Extracting Specific Columns

The cut command can be extremely useful for extracting columns from a CSV file. For example, to extract the third column (Temperature) from luminescence.csv:

cut -f 3 -d , luminescence.csv

where -f 3 specifies that we want the third field, and d , indicates that the fields are separated by commas. We can specify multiple columns as well, so to get the Time and Temperature of each entry in the data file and save it to a new file called timetemp.csv:

cut -f 2,3 -d , luminescence.csv > timetemp.csv

Extracting Specific Rows

There are a number of ways in which specific rows can be extracted from CSV files.
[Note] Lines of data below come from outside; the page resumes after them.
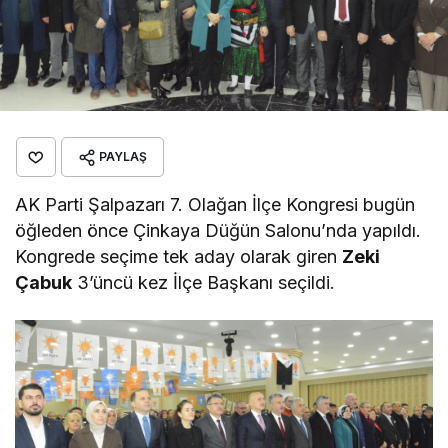
PAYLAŞ
AK Parti Şalpazarı 7. Olağan İlçe Kongresi bugün
öğleden önce Çinkaya Düğün Salonu’nda yapıldı.
Kongrede seçime tek aday olarak giren
Zeki
Çabuk
3’üncü kez İlçe Başkanı seçildi.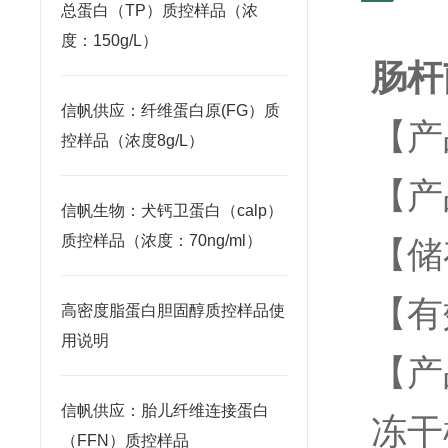
总蛋白（TP）质控样品（浓
度：150g/L）
肠杆
信帆供应：纤维蛋白原(FG）质
【产
控样品（浓度8g/L）
【产
信帆生物：犬钙卫蛋白（calp）
质控样品（浓度：70ng/ml）
【储
【
高密度脂蛋白胆固醇质控样品使
用说明
【产
信帆供应：胎儿纤维连接蛋白
冻干
（FFN）质控样品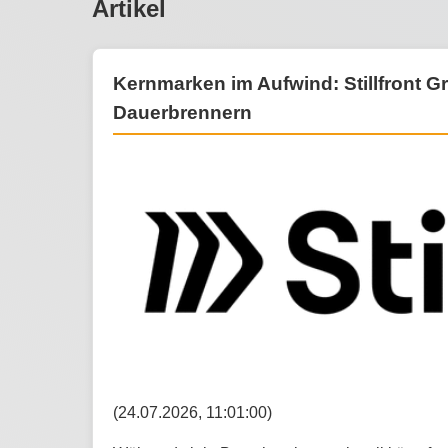
Artikel
Kernmarken im Aufwind: Stillfront G
Dauerbrennern
(24.07.2026, 11:01:00)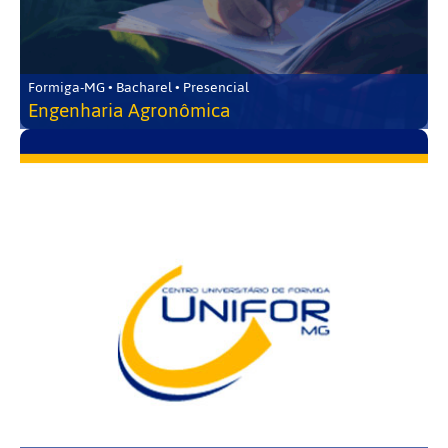
Formiga-MG • Bacharel • Presencial
Engenharia Agronômica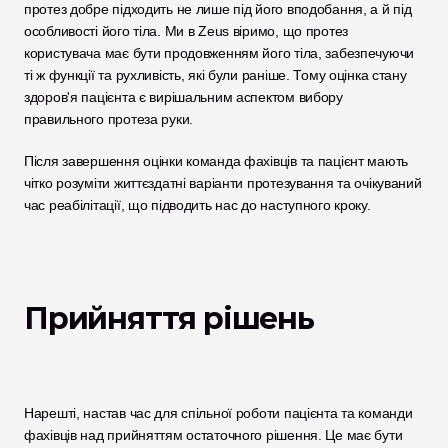
протез добре підходить не лише під його вподобання, а й під 
особливості його тіла. Ми в Zeus віримо, що протез 
користувача має бути продовженням його тіла, забезпечуючи 
ті ж функції та рухливість, які були раніше. Тому оцінка стану 
здоров'я пацієнта є вирішальним аспектом вибору 
правильного протеза руки. 
Після завершення оцінки команда фахівців та пацієнт мають 
чітко розуміти життєздатні варіанти протезування та очікуваний 
час реабілітації, що підводить нас до наступного кроку. 
Прийняття рішень
Нарешті, настав час для спільної роботи пацієнта та команди 
фахівців над прийняттям остаточного рішення. Це має бути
The head and tail commands output the first and last rows of a file, respectively. For example, to output the first 12 rows of luminescence.csv:

head -n 12 luminescence.csv

Similarly, the last 8 rows of luminescence.csv can be shown with tail:

tail -n 8 luminescence.csv

The sed command can be used to extract a range of lines. Here, we extract lines 50 through 97:

sed -n "50,97 p" luminescence.csv

Often, though, we want to extract rows based on specific criteria. For these queries, the grep command can be used, which searches a file for a particular pattern. Using grep, we can extract all data from Plate2:

grep "Plate2" luminescence.csv

grep can support much more complex searches using regular expressions. Many good references for regular expressions can be found online.